Well, all the rest may be imagined. They were married a fortnight later in Durban and a very pleasant affair it was, since Sir Alexander, who by the way, treated me most handsomely from a business point of view, literally entertained the whole town on that festive occasion. Immediately afterwards Stephen, accompanied by Mr. and Mrs. Eversley and his father, took his wife home “to be educated,” though what that process consisted of I never heard. Hans and I saw them off at the Point and our parting was rather sad, although Hans went back the richer by the £500 which Stephen had promised him. He bought a farm with the money, and on the strength of his exploits, established himself as a kind of little chief. Of whom more later—as they say in the pedigree books.
Sammy, too, was set up as the proprietor of a small hotel, where he spent most of his time in the bar dilating to the customers in magnificent sentences that reminded me of the style of a poem called “The Essay on Man” (which I once tried to read and couldn’t), about his feats as a warrior among the wild Mazitu and the man-eating, devil-worshipping Pongo tribes.

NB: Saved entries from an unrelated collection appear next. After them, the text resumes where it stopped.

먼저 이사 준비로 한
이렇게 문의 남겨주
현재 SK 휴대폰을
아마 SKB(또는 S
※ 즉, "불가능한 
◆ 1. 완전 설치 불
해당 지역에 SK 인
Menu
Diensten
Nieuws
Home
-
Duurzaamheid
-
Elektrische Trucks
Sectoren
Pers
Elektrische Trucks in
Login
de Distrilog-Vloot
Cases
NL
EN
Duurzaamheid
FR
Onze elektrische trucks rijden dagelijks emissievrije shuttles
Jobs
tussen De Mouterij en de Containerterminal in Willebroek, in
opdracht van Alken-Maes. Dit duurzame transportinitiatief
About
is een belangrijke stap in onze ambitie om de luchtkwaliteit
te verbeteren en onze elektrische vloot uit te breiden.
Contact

Two years or less afterwards I received a letter, from which I must quote a passage:
“As I told you, my father has given a living which he owns to Mr. Eversley, a pretty little place where there isn’t much for a parson to do. I think it rather bores my respected parents-in-law. At any rate, ‘Dogeetah’ spends a lot of his time wandering about the New Forest, which is near by, with a butterfly-net and trying to imagine that he is back in Africa. The ‘Mother of the Flower’ (who, after a long course of boot-kissing mutes, doesn’t get on with English servants) has another amusement. There is a small lake in the Rectory grounds in which is a little island. Here she has put up a reed fence round a laurustinus bush which flowers at the same time of year as did the Holy Flower, and within this reed fence she sits whenever the weather will allow, as I believe going through ‘the rites of the Flower.’ At least when I called upon her there one day, in a boat, I found her wearing a white robe and singing some mystical native song.”
Many years have gone by since then. Both Brother John and his wife have departed to their rest and their strange story, the strangest almost of all stories, is practically forgotten. Stephen, whose father has also departed, is a prosperous baronet and rather heavy member of Parliament and magistrate, the father of many fine children, for the Miss Hope of old days has proved as fruitful as a daughter of the Goddess of Fertility, for that was the “Mother’s” real office, ought to be.
“Sometimes,” she said to me one day with a laugh, as she surveyed a large (and noisy) selection of her numerous offspring, “sometimes, O Allan”—she still retains that trick of speech—“I wish that I were back in the peace of the Home of the Flower. Ah!” she added with something of a thrill in her voice, “never can I forget the blue of the sacred lake or the sight of those skies at dawn. Do you think that I shall see them again when I die, O Allan?”